Marshall looks strong and healthy and still dazzles anyone he encounters with a little story about “the good old days” or a bit of magic. His charm and charisma overshadows the fact that he cannot follow a conversation and understands little about basic daily activities.

People often remark that they are surprised when Marshall does remembers something, as if once diagnosed a switch completely turned off his brain. Rather, Alzheimer’s is more like a light fixture with frayed wiring. Sometimes the lights are on. Sometimes they flicker. Periodically bulbs burn out and cannot be replaced.

I’m fine most of the time, until I stop and think about what is happening. As the lights continue to dim, they perpetuate a state of mourning in me. I’m deeply saddened as little by little I say good-bye to another part of our marriage. It’s painful to reflect and remember when, or worse, to project and fear what is to come.

So instead, I just keep going, just keep doing the next right thing as my brother John reminds me to do. I’m enjoying the moment. And this moment is a celebration of the blessing of our eighteen loving years together.

©2013, Mary K. Doyle

Love and Marriage Monday, Jun 3 2013 

My husband, Marshall, tells me he loves me all day, every day. When said with sincerity, those three words are intoxicating. A woman will do anything for a husband who showers her with them.

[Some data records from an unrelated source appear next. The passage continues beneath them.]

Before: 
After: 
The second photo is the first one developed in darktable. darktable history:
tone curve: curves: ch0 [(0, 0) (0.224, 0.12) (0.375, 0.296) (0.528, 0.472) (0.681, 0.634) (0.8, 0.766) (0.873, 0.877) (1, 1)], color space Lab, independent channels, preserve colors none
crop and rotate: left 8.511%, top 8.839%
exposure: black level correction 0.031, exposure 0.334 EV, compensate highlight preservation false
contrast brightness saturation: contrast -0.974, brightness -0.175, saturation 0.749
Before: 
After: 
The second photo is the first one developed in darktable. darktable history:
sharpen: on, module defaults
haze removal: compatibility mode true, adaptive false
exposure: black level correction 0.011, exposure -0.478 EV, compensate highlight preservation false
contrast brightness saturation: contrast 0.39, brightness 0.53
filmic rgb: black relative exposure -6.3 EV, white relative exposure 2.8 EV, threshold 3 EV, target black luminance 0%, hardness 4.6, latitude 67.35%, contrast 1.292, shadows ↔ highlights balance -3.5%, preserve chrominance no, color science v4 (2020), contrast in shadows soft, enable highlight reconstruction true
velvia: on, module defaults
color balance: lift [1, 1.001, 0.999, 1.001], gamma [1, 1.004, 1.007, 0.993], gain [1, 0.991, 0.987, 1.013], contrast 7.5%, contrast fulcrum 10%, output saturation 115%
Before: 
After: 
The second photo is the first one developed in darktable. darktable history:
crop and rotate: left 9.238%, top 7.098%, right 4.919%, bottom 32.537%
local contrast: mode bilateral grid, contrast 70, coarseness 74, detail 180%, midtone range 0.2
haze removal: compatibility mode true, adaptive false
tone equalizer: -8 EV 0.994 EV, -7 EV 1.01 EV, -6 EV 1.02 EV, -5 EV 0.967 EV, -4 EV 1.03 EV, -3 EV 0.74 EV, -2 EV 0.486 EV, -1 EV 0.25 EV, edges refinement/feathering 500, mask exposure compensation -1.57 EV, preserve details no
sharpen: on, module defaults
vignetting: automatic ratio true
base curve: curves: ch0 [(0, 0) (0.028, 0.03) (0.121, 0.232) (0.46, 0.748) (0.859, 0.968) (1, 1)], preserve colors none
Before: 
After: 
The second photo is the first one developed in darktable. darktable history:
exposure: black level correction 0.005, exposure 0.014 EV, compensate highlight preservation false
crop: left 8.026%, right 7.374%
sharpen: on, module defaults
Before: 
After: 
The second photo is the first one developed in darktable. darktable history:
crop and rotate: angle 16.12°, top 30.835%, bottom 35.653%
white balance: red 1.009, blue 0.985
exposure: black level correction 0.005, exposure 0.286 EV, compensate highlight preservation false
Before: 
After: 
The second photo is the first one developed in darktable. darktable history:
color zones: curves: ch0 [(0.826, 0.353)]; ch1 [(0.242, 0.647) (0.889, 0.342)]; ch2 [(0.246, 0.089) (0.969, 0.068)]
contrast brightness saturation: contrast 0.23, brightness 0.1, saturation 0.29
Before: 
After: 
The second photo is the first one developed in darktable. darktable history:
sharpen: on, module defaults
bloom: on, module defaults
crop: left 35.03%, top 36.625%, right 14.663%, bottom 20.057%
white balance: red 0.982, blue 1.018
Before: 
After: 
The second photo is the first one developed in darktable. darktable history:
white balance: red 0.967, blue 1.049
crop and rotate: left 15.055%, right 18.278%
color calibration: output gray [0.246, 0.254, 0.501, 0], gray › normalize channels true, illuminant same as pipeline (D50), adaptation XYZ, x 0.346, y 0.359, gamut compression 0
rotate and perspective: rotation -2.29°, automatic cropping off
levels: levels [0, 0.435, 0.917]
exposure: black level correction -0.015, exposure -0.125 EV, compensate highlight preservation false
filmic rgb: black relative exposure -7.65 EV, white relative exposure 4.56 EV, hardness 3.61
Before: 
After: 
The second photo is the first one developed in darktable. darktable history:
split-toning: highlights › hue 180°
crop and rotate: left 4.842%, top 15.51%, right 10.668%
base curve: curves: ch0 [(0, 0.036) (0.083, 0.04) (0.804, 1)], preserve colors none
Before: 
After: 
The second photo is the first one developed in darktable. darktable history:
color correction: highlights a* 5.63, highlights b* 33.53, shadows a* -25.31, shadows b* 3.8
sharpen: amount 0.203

Marriage has its challenges. No doubt, there will be disagreements, worries, and disappointments in every marriage. But when two people who love, respect, and care for each other align with their goals and work together smoothly, there isn’t anything like it. And that love part is the magic ingredient. Who doesn’t want to love and be loved?

My son-in-law, Steve, and I had an interesting conversation about young girls’ dreams. He was surprised to learn how young we are when we begin to think of marriage and babies. He said it is the furthest thing from the thought-process of young boys.

It is true. Girls dream of being loved and having a family before we even attend school. The ultimate fantasy is to be married to a man who cherishes us.

I feel very blessed to have my little girl dream-come-true.  Everything seems possible when you have that kind of love.